Mireille Blanc (France, 1985), L’Origine, 2019. Huile et spray sur toile. Collection Suela Cennet © Le Curieux des arts Gilles Kraemer, été 2024.
Dans l’autre escalier descendant vers le sous-sol, judicieusement placée pour ne pas émouvoir quelque " militant.e prompt.e, ignorant.e de l’histoire de l’art " à manifester sa colère, la revisitation de L’Origine du monde du maître d’Ornans selon Mireille Blanc (1985), la carte postale de cette œuvre, collée sur une toile figurant un panier en osier. Même dans le cadre de cette exposition suffisamment explicite sur les questions d’identité, de sexualité, de plaisir et de pouvoir, cette œuvre qui appartint au psychiatre et psychanalyste Jacques Lacan décédé en 1981 - qui le sait encore ? -, pose toujours question de son exposition en public et de sa réception, 158 ans après sa création. Son vandalisme récent au Centre Pompidou Metz en est une nouvelle démonstration. (5)
Pablo Picasso, Le baiser, 1969. Huile et ripoline // Michael Armitage (Kenya, 1984), #mydressmychoice, 2015. Huile sur toile d’écorce de Lubugo. Collection particulière, Londres © Le Curieux des arts Gilles Kraemer, été 2024.
Accès dans la section des " Plaisirs coupables ", le désir, la violence, le pouvoir, la sexualité, le plaisir, la pornographie, la tension psycho-sexuelle et les manières de regarder. #mydressmychoice (2015) de Michael Armitage (né au Kenya, 1984) dénonce la violence sexuelle faite à une femme de Nairobi par des hommes dont l’on ne voit que les chaussures ; au premier abord une réinterprétation de La Vénus au miroir (1647-1651) de Diego Velázquez (1599- 1660) dont seul le hashtag est révélation de la violence physique. De Marlene Dumas (Afrique du Sud, 1953), Glitter Bra transpire le stupre et le strip-tease comme la photographie de Thomas Ruff (Allemagne, 1958) Nudes ap 14 (2001) captée sur un site Internet pornographique. Naturellement, Picasso ne pouvait être ignoré ; Le baiser (1968) et une Femme nue couchée jouant avec un chat (1964), titre suffisamment explicite dans cette réinterprétation d'Édouard Manet.

CONSIGNES:
1. Recopiez le passage du texte sur l'exposition qui va de « Dans l’autre escalier » à « nouvelle démonstration. (5) », ces deux extrémités comprises.
2. Poursuivez la rédaction du texte consacré à l'exposition à la suite de sa dernière phrase.

DONNÉES ÉTUDIÉES:
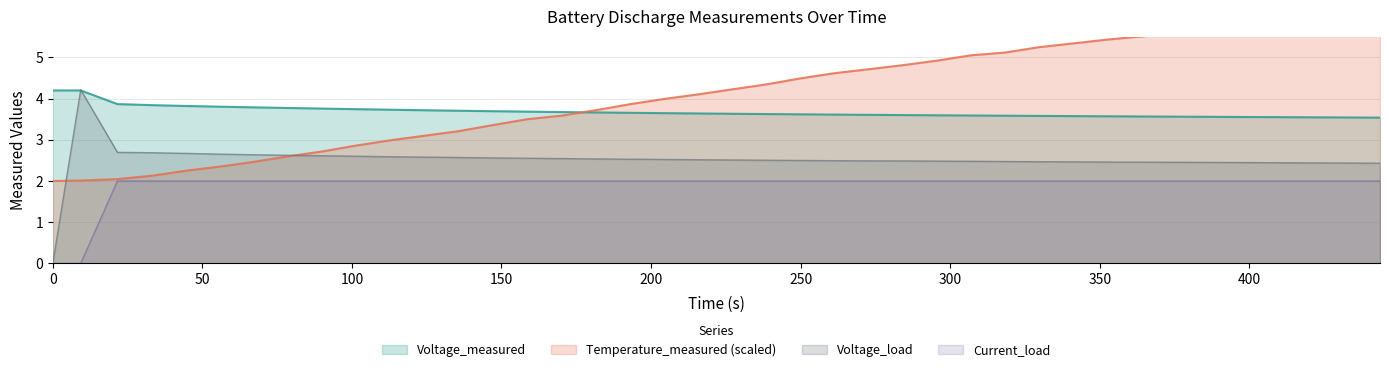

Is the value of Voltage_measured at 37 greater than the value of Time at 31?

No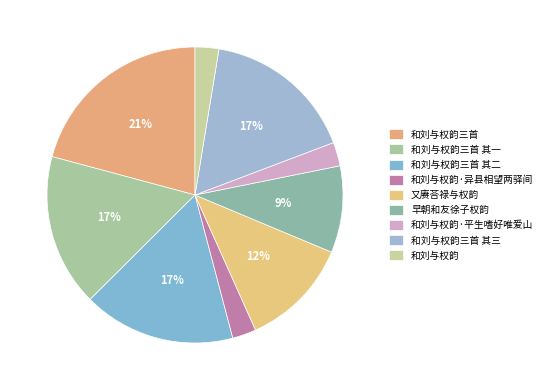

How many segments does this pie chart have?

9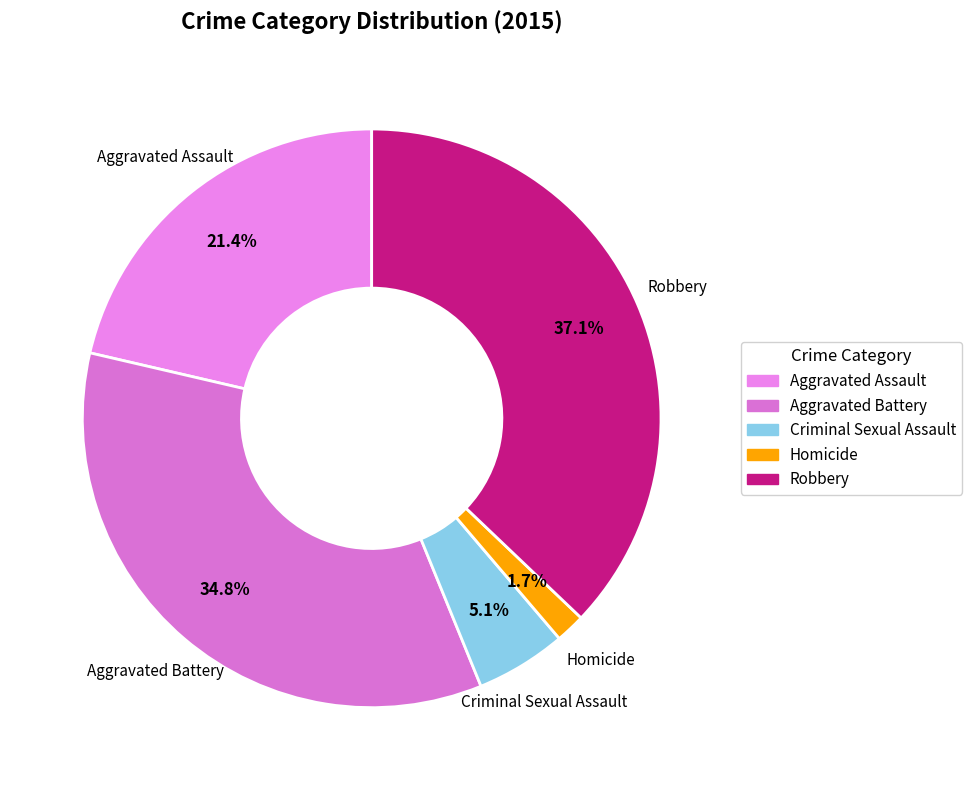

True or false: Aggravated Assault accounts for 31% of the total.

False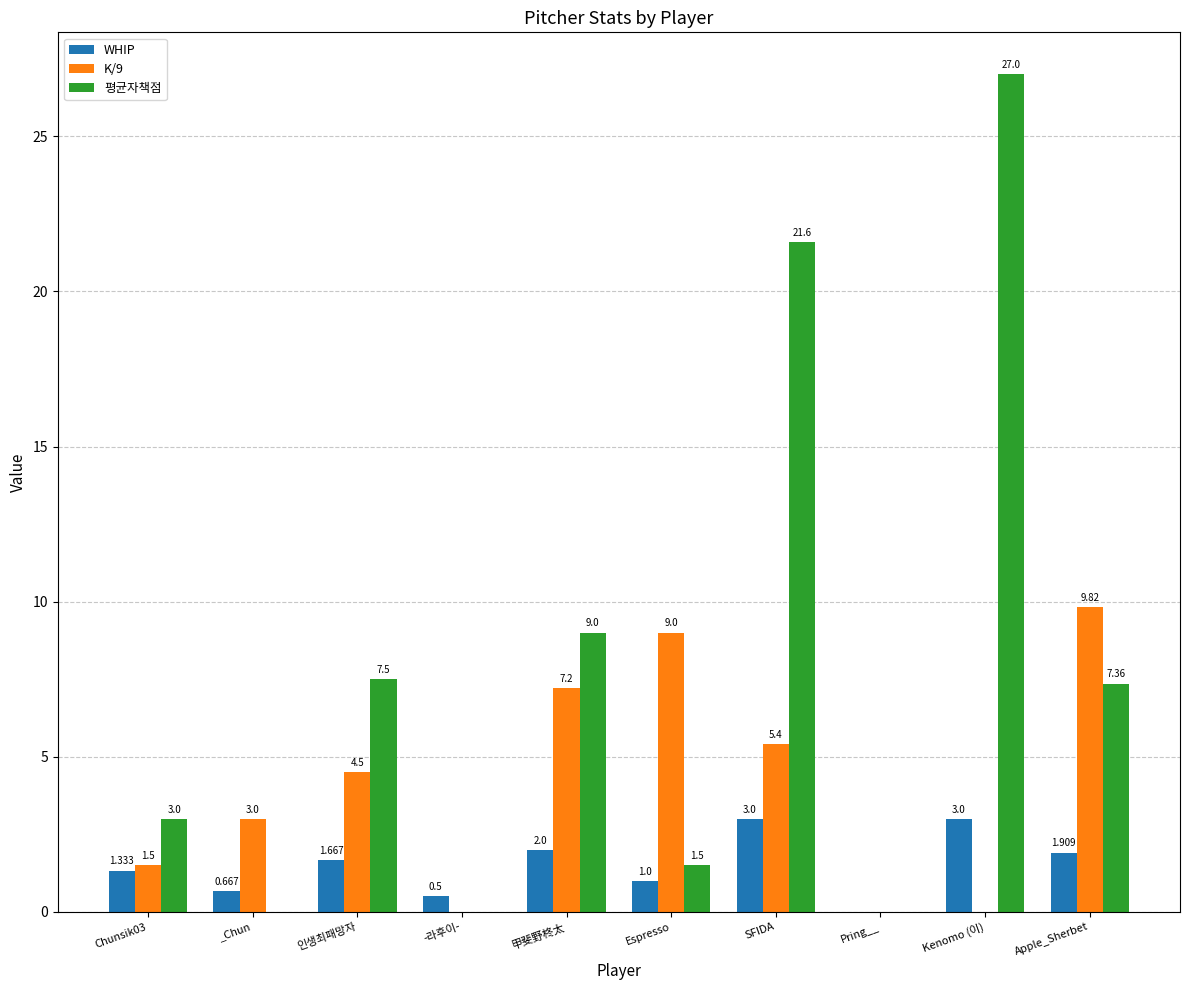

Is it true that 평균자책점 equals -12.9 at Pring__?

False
* * *
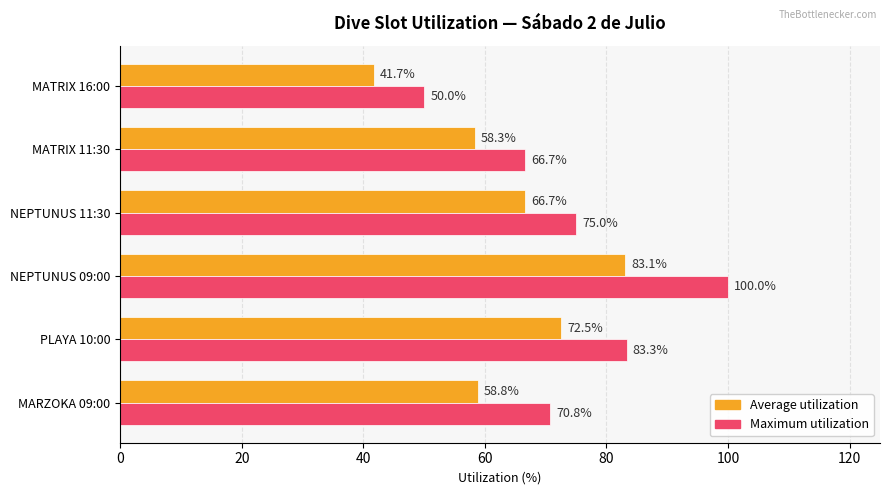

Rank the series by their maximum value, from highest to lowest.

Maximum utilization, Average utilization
---
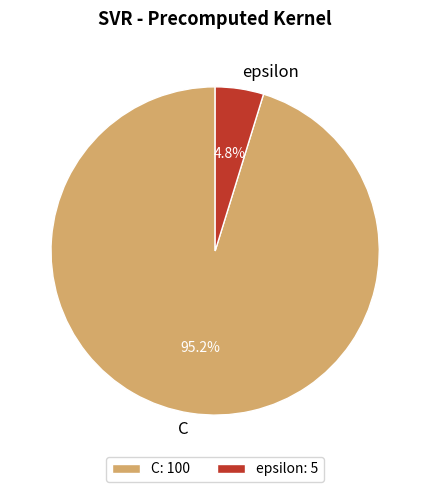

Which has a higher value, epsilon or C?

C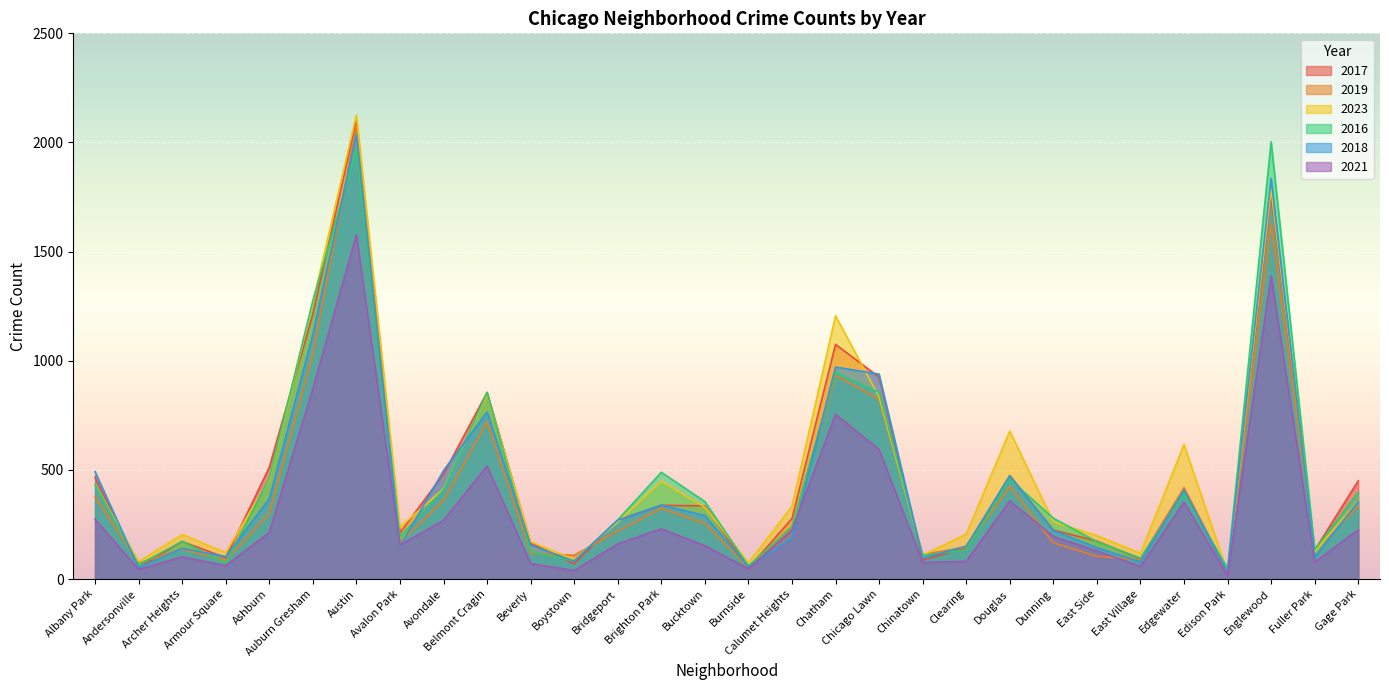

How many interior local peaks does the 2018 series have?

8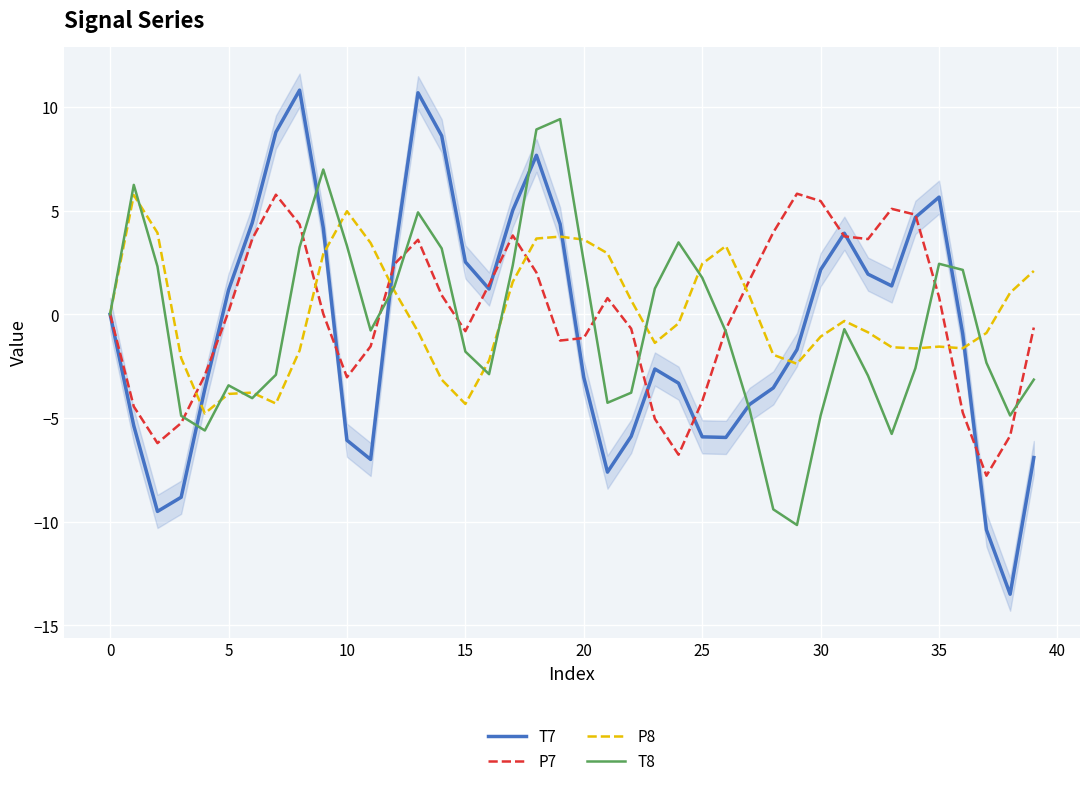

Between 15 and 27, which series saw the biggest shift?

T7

CORRIGÉ DE L'EXERCICE:
1.
Dans l’autre escalier descendant vers le sous-sol, judicieusement placée pour ne pas émouvoir quelque " militant.e prompt.e, ignorant.e de l’histoire de l’art " à manifester sa colère, la revisitation de L’Origine du monde du maître d’Ornans selon Mireille Blanc (1985), la carte postale de cette œuvre, collée sur une toile figurant un panier en osier. Même dans le cadre de cette exposition suffisamment explicite sur les questions d’identité, de sexualité, de plaisir et de pouvoir, cette œuvre qui appartint au psychiatre et psychanalyste Jacques Lacan décédé en 1981 - qui le sait encore ? -, pose toujours question de son exposition en public et de sa réception, 158 ans après sa création. Son vandalisme récent au Centre Pompidou Metz en est une nouvelle démonstration. (5)

2.
Martine Gutierrez (États-Unis, 1989), Joan, 2021, de la série Anti-icon : Apokalypsis. C-print sur Dibond © Le Curieux des arts Gilles Kraemer, été 2024.
Les " Métamorphoses ", les questions de genre ne pouvaient être absentes. Drag queen très vaporeuse selon Saran Ball, transgenre par le photographe Peter Hujar, Jeanne d’Arc devenue une guerrière transgenre selon la photographe Martine Gutierrez.
Laure Prouvost (1978), Holding as one stain glass fragments, 2020. Vitrail © Le Curieux des arts Gilles Kraemer, été 2024.
Par l’union sexuelle entre une femme et un pieuvre selon Laure Prouvost, le lesbianisme des sirènes selon Sofia Mitsola, dans ce Cabinet secret, dans des eaux troubles, se clôt cette exposition ne laissant pas une once d’instant de douceur. Nulle idéalisation dans la représentation de la compagne de l’homme.
Le Botticelli de La Vierge à l'Enfant à la grenade semble bien loin... Mais, Sandro n'approcha-t-il pas " Le bûcher des vanités " de Girolamo Savonarola un 7 février 1497 ? Et quelques beautés picturales ne partirent-elles pas dans les flammes florentines...
© Le Curieux des arts Gilles Kraemer, été 2024, île de Porquerolles.
(1) Domaine La Courtade, 38 hectares de vigne, en plein cœur de ce Parc national de Port-Cros, naturellement souhaité en biodynamie. Magnum La Courtade rouge excellent et merveilleux en blanc dans sa longue présence.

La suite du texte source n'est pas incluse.